Recorded data:
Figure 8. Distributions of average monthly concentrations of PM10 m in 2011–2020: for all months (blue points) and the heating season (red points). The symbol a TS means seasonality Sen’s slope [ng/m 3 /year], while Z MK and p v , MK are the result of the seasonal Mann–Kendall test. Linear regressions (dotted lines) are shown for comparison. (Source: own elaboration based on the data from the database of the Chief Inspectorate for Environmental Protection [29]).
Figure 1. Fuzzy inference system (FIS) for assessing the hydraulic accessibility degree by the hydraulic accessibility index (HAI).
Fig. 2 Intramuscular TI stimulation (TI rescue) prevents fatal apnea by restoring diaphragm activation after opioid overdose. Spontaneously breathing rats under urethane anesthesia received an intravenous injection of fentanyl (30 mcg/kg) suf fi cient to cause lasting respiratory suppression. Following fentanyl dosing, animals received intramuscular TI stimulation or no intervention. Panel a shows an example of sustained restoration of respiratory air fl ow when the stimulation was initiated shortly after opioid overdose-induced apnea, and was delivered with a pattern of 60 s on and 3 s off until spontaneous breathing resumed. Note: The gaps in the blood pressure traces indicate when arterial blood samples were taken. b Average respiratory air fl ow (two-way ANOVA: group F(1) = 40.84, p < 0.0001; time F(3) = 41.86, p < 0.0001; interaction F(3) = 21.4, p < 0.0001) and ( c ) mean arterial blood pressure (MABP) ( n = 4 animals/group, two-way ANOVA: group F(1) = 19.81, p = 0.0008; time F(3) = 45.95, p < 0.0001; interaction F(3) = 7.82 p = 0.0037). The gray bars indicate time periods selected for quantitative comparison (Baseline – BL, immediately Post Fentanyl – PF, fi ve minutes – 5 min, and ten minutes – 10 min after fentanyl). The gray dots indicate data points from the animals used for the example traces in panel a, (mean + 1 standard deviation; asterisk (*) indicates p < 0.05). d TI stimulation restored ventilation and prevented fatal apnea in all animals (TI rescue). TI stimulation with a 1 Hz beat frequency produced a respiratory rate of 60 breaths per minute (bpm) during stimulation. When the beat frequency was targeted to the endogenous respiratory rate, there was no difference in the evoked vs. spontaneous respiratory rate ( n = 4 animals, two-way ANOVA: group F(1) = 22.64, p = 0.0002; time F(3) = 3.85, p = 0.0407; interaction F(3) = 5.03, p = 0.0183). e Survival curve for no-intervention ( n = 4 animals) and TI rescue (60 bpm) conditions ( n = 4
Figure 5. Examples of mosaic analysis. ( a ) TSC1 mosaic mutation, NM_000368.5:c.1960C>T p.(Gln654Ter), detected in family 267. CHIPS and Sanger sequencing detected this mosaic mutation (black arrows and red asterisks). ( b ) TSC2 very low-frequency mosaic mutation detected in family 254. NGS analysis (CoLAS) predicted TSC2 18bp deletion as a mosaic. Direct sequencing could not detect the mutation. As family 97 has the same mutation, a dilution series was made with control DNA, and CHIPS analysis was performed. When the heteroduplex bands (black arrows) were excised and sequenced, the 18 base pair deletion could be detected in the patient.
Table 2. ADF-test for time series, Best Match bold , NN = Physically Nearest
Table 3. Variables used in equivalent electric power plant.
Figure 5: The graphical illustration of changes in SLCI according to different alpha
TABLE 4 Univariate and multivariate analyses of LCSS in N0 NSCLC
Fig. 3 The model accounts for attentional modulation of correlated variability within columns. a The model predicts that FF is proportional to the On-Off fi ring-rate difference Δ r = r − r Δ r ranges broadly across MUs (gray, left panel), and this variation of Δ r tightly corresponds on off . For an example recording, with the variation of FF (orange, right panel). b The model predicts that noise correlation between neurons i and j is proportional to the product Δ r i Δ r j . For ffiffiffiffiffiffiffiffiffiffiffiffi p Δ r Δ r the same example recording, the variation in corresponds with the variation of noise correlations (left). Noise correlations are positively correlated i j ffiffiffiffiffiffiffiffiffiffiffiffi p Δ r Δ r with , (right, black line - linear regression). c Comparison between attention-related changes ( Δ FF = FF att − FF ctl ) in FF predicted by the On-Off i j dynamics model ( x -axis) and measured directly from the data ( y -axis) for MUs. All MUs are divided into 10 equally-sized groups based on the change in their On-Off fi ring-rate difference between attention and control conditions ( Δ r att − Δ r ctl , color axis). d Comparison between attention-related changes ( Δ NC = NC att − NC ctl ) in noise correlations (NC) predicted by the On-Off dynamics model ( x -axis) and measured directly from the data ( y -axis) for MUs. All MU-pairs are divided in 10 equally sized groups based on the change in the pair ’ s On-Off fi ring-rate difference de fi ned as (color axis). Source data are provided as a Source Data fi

(TASK GOAL) Without omitting anything, reproduce the whole of the data.

(RESPONSE AREA)
Figure 8. Distributions of average monthly concentrations of PM10 m in 2011–2020: for all months (blue points) and the heating season (red points). The symbol a TS means seasonality Sen’s slope [ng/m 3 /year], while Z MK and p v , MK are the result of the seasonal Mann–Kendall test. Linear regressions (dotted lines) are shown for comparison. (Source: own elaboration based on the data from the database of the Chief Inspectorate for Environmental Protection [29]).
Figure 1. Fuzzy inference system (FIS) for assessing the hydraulic accessibility degree by the hydraulic accessibility index (HAI).
Fig. 2 Intramuscular TI stimulation (TI rescue) prevents fatal apnea by restoring diaphragm activation after opioid overdose. Spontaneously breathing rats under urethane anesthesia received an intravenous injection of fentanyl (30 mcg/kg) suf fi cient to cause lasting respiratory suppression. Following fentanyl dosing, animals received intramuscular TI stimulation or no intervention. Panel a shows an example of sustained restoration of respiratory air fl ow when the stimulation was initiated shortly after opioid overdose-induced apnea, and was delivered with a pattern of 60 s on and 3 s off until spontaneous breathing resumed. Note: The gaps in the blood pressure traces indicate when arterial blood samples were taken. b Average respiratory air fl ow (two-way ANOVA: group F(1) = 40.84, p < 0.0001; time F(3) = 41.86, p < 0.0001; interaction F(3) = 21.4, p < 0.0001) and ( c ) mean arterial blood pressure (MABP) ( n = 4 animals/group, two-way ANOVA: group F(1) = 19.81, p = 0.0008; time F(3) = 45.95, p < 0.0001; interaction F(3) = 7.82 p = 0.0037). The gray bars indicate time periods selected for quantitative comparison (Baseline – BL, immediately Post Fentanyl – PF, fi ve minutes – 5 min, and ten minutes – 10 min after fentanyl). The gray dots indicate data points from the animals used for the example traces in panel a, (mean + 1 standard deviation; asterisk (*) indicates p < 0.05). d TI stimulation restored ventilation and prevented fatal apnea in all animals (TI rescue). TI stimulation with a 1 Hz beat frequency produced a respiratory rate of 60 breaths per minute (bpm) during stimulation. When the beat frequency was targeted to the endogenous respiratory rate, there was no difference in the evoked vs. spontaneous respiratory rate ( n = 4 animals, two-way ANOVA: group F(1) = 22.64, p = 0.0002; time F(3) = 3.85, p = 0.0407; interaction F(3) = 5.03, p = 0.0183). e Survival curve for no-intervention ( n = 4 animals) and TI rescue (60 bpm) conditions ( n = 4
Figure 5. Examples of mosaic analysis. ( a ) TSC1 mosaic mutation, NM_000368.5:c.1960C>T p.(Gln654Ter), detected in family 267. CHIPS and Sanger sequencing detected this mosaic mutation (black arrows and red asterisks). ( b ) TSC2 very low-frequency mosaic mutation detected in family 254. NGS analysis (CoLAS) predicted TSC2 18bp deletion as a mosaic. Direct sequencing could not detect the mutation. As family 97 has the same mutation, a dilution series was made with control DNA, and CHIPS analysis was performed. When the heteroduplex bands (black arrows) were excised and sequenced, the 18 base pair deletion could be detected in the patient.
Table 2. ADF-test for time series, Best Match bold , NN = Physically Nearest
Table 3. Variables used in equivalent electric power plant.
Figure 5: The graphical illustration of changes in SLCI according to different alpha
TABLE 4 Univariate and multivariate analyses of LCSS in N0 NSCLC
Fig. 3 The model accounts for attentional modulation of correlated variability within columns. a The model predicts that FF is proportional to the On-Off fi ring-rate difference Δ r = r − r Δ r ranges broadly across MUs (gray, left panel), and this variation of Δ r tightly corresponds on off . For an example recording, with the variation of FF (orange, right panel). b The model predicts that noise correlation between neurons i and j is proportional to the product Δ r i Δ r j . For ffiffiffiffiffiffiffiffiffiffiffiffi p Δ r Δ r the same example recording, the variation in corresponds with the variation of noise correlations (left). Noise correlations are positively correlated i j ffiffiffiffiffiffiffiffiffiffiffiffi p Δ r Δ r with , (right, black line - linear regression). c Comparison between attention-related changes ( Δ FF = FF att − FF ctl ) in FF predicted by the On-Off i j dynamics model ( x -axis) and measured directly from the data ( y -axis) for MUs. All MUs are divided into 10 equally-sized groups based on the change in their On-Off fi ring-rate difference between attention and control conditions ( Δ r att − Δ r ctl , color axis). d Comparison between attention-related changes ( Δ NC = NC att − NC ctl ) in noise correlations (NC) predicted by the On-Off dynamics model ( x -axis) and measured directly from the data ( y -axis) for MUs. All MU-pairs are divided in 10 equally sized groups based on the change in the pair ’ s On-Off fi ring-rate difference de fi ned as (color axis). Source data are provided as a Source Data fi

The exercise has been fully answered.